» **Data**:
--- START ---
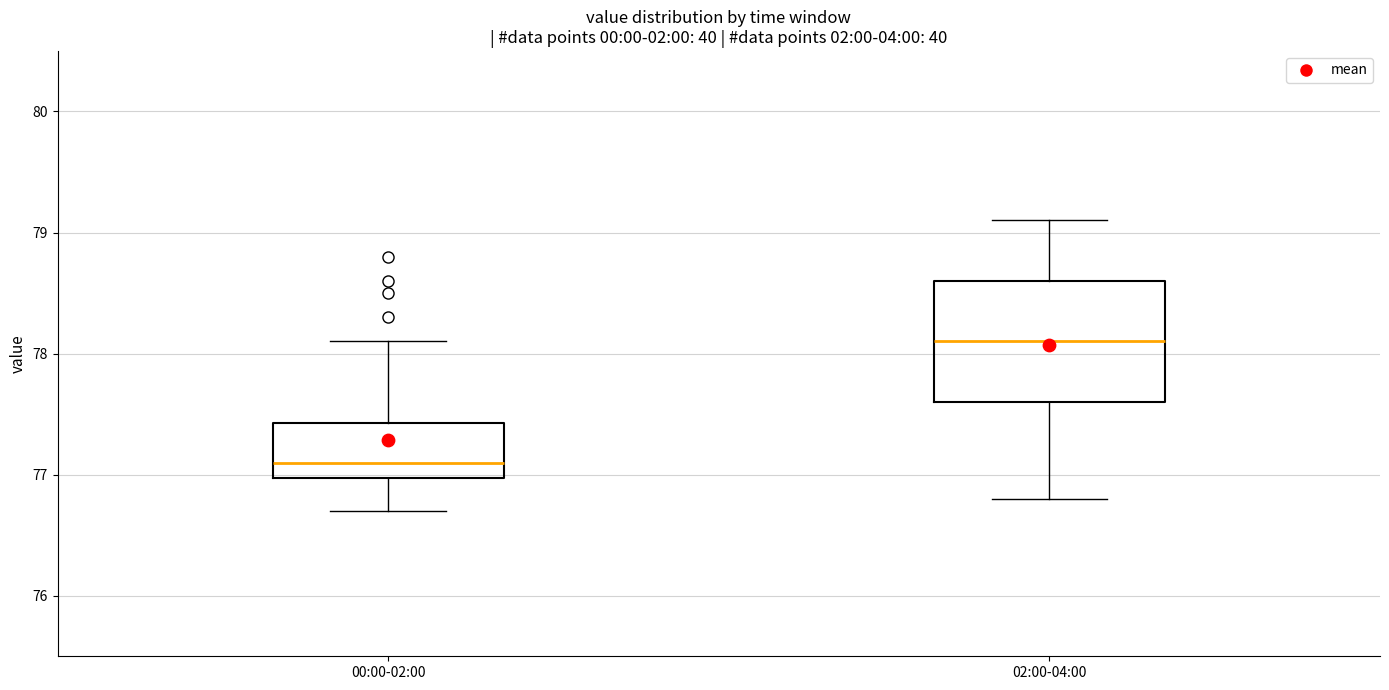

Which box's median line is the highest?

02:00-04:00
--- END ---
--- START ---
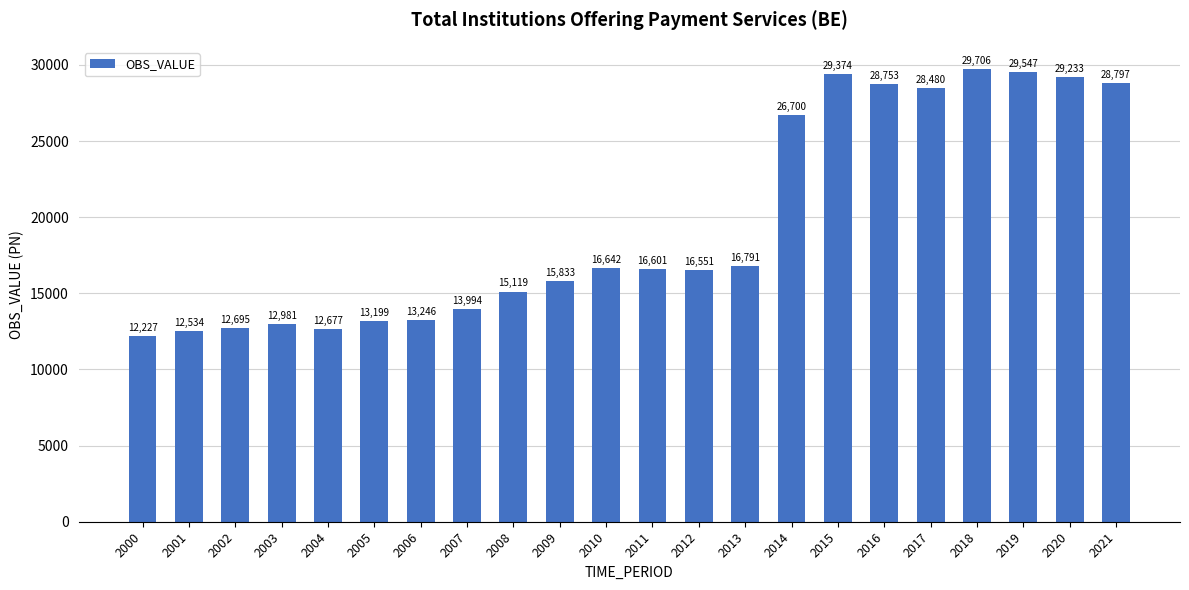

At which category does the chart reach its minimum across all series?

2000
--- END ---
--- START ---
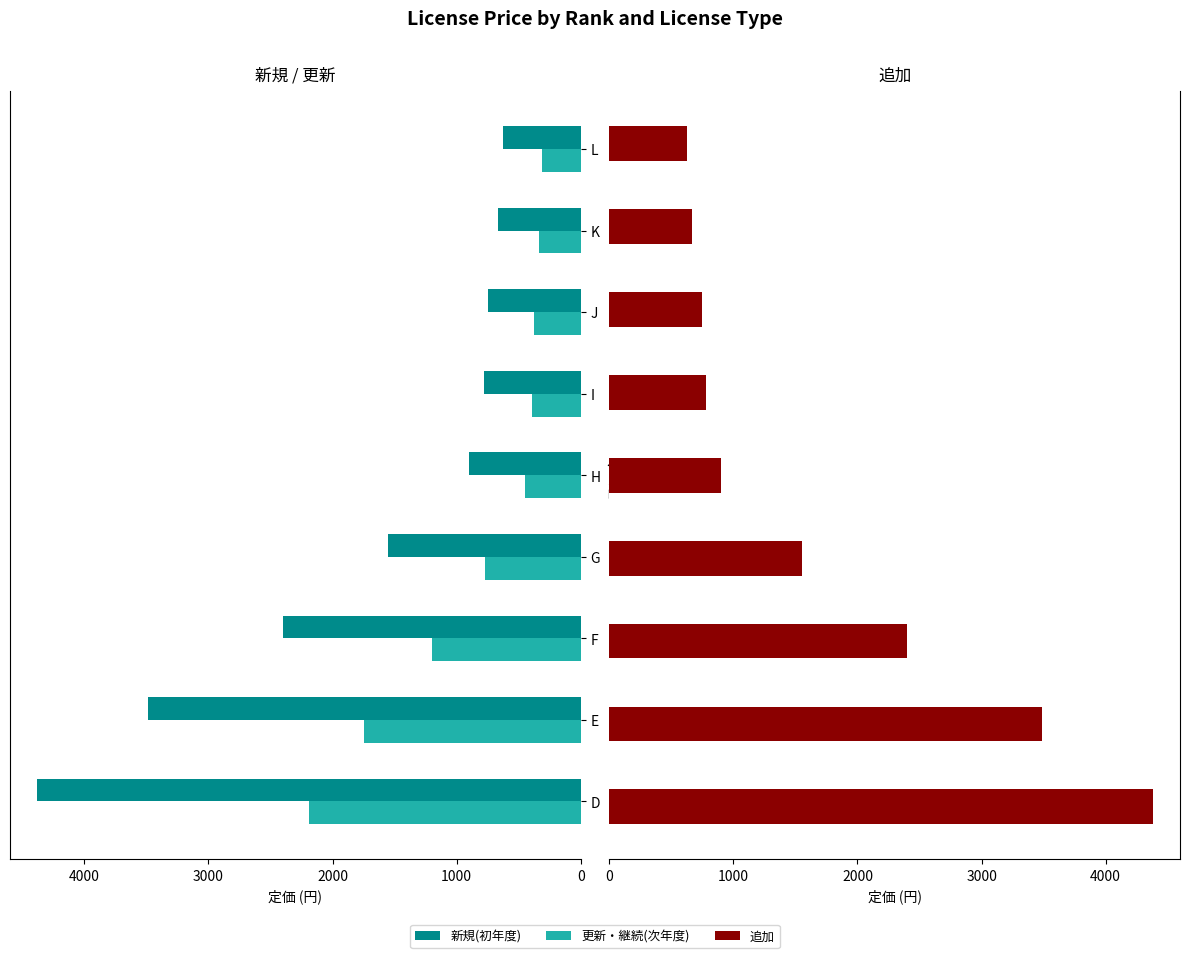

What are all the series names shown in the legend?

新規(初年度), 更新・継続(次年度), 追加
--- END ---
In the records above, retype everything from the line containing "What are all" down to the line containing "新規(初年度), 更新・継続(次年度), 追加", including both of those lines.

What are all the series names shown in the legend?

新規(初年度), 更新・継続(次年度), 追加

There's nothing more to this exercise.